### What you should do
Show every line of the material that follows in which the word "Discovery" occurs.

--*--

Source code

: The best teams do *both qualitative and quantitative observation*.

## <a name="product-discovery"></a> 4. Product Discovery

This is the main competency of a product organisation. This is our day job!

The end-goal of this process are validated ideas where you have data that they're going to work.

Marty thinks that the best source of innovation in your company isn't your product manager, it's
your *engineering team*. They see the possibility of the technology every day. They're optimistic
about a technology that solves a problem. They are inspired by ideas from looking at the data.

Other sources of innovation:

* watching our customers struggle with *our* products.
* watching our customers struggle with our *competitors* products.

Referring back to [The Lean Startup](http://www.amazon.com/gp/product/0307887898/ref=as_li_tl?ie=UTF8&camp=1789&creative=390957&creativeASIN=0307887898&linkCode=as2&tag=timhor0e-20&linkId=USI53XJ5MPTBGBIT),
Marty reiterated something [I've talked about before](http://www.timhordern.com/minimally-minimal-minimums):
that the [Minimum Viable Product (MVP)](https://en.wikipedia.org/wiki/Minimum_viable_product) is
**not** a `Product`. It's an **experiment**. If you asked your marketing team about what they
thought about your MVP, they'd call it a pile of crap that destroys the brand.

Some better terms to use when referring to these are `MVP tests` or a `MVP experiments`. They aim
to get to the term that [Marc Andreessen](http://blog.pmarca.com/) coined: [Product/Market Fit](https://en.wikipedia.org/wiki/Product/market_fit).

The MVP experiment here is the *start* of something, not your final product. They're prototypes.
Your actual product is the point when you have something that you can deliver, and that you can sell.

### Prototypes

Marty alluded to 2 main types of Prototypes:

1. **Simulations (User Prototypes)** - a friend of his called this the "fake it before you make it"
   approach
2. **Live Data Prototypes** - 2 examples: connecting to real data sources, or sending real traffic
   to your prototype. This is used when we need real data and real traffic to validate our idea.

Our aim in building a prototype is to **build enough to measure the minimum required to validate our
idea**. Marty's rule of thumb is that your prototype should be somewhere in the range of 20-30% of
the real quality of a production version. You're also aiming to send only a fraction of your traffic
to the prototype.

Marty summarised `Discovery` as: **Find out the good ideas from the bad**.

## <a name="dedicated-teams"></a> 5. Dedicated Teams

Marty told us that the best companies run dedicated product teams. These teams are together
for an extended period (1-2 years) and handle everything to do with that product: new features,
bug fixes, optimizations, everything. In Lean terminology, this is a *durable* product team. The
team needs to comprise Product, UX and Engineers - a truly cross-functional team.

--*--

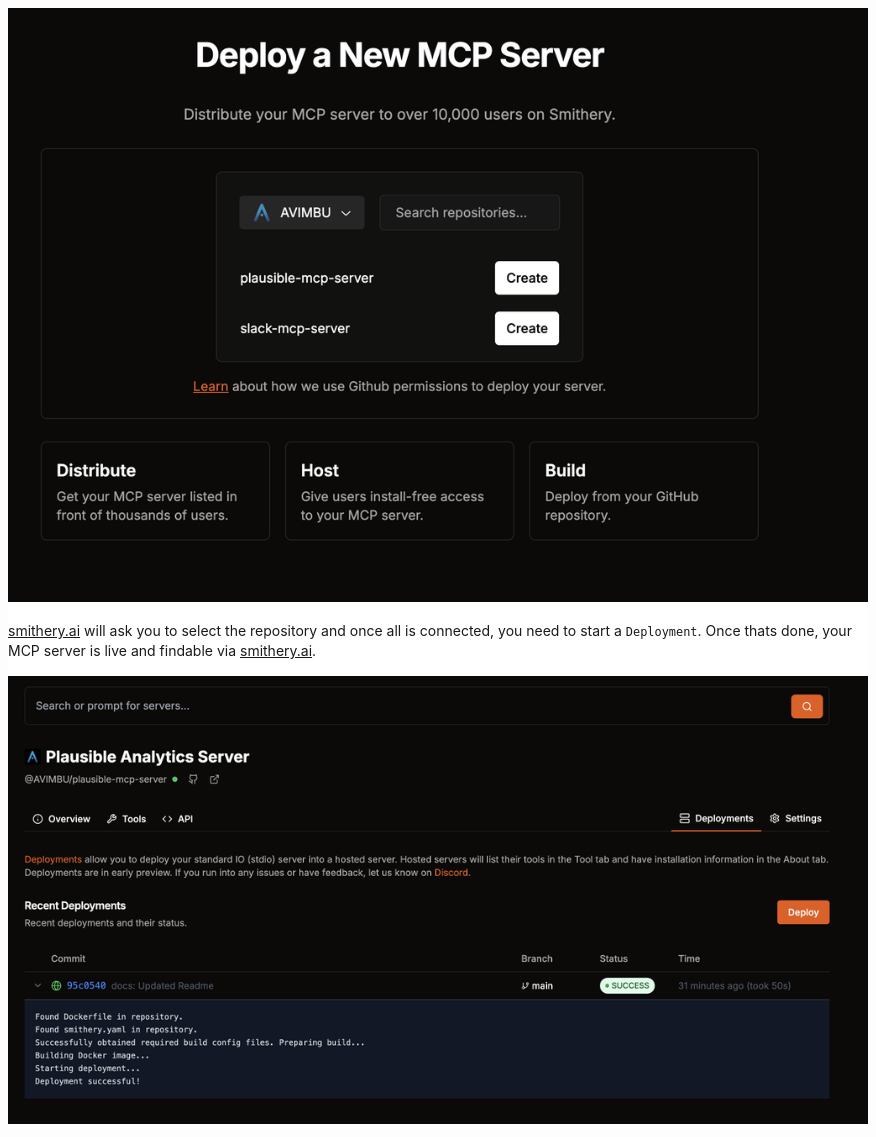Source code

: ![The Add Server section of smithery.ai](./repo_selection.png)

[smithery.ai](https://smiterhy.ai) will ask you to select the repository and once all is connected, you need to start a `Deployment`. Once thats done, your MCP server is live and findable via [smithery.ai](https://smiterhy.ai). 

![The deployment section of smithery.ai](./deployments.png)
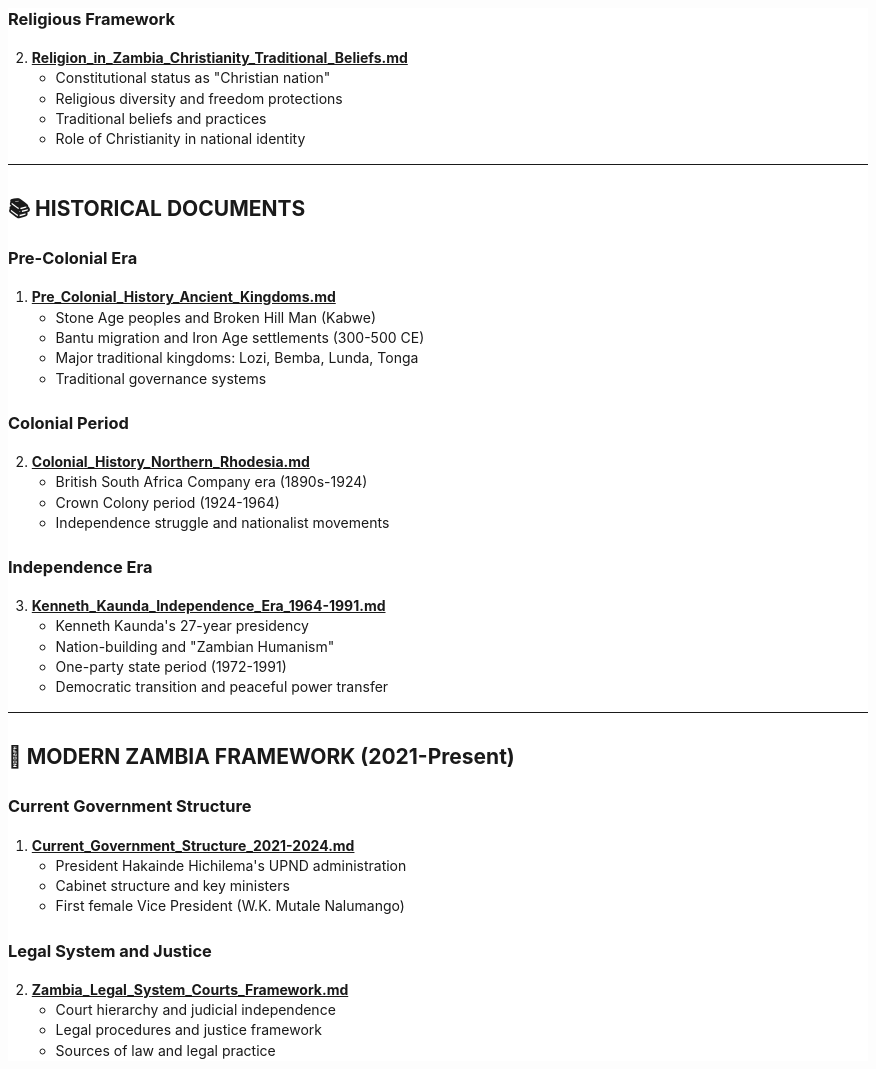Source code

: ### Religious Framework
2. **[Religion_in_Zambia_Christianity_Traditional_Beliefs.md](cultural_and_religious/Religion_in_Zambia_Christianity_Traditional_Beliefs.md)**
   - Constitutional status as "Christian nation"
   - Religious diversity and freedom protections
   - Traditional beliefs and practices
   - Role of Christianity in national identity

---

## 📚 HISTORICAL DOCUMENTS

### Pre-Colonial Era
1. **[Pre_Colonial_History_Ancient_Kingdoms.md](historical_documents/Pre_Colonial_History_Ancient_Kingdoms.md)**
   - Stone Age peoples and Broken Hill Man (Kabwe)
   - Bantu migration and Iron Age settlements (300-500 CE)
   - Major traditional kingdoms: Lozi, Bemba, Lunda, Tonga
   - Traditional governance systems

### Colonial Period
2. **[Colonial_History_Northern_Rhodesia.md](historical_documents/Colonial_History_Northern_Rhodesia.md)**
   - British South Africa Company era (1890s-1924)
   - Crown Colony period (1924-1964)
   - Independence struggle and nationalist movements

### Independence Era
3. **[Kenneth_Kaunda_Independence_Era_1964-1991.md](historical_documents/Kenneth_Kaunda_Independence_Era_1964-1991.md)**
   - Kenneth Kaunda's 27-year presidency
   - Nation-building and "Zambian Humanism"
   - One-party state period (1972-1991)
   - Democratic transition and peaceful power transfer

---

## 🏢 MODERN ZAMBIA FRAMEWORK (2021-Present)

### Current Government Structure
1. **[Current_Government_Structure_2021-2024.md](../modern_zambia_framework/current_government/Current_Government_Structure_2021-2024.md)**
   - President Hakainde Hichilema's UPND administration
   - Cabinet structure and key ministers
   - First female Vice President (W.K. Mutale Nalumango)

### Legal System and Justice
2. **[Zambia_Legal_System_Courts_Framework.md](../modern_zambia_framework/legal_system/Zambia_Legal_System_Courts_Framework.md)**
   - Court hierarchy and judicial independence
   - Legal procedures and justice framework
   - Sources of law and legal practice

--*--

### Solution for this task
## <a name="product-discovery"></a> 4. Product Discovery
Marty summarised `Discovery` as: **Find out the good ideas from the bad**.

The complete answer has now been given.